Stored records
==*==

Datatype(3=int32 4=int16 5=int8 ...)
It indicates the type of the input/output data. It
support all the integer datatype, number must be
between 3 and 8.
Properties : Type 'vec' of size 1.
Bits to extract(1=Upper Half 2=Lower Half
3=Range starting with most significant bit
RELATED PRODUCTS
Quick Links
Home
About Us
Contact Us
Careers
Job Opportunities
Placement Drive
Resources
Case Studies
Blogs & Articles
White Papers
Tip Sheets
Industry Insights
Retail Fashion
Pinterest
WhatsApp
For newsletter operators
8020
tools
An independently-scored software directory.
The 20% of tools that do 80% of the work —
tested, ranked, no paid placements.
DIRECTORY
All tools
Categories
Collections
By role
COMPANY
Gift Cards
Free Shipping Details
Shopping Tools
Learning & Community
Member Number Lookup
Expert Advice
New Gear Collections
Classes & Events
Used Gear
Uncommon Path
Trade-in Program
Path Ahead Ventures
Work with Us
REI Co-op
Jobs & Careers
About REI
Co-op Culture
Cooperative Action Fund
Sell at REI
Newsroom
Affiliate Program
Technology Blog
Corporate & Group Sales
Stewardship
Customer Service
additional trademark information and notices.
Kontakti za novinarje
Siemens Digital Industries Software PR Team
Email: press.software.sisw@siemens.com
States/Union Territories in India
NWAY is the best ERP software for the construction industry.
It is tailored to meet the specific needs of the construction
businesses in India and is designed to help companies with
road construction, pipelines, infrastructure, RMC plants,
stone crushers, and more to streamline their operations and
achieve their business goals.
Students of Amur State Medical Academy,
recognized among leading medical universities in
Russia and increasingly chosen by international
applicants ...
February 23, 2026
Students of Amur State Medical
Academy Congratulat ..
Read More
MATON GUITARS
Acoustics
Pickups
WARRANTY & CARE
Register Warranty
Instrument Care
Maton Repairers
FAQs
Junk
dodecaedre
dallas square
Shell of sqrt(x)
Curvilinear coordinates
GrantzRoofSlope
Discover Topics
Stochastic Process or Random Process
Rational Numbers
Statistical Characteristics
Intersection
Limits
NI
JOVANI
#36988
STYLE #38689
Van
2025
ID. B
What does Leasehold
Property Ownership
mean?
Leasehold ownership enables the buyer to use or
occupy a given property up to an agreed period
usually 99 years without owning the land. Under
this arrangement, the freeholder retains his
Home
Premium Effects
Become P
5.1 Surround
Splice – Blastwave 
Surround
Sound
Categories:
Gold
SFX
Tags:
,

==*==

### Work to be completed
Please copy every line of the records above in which "India" appears.

### Answer to this exercise
States/Union Territories in India
businesses in India and is designed to help companies with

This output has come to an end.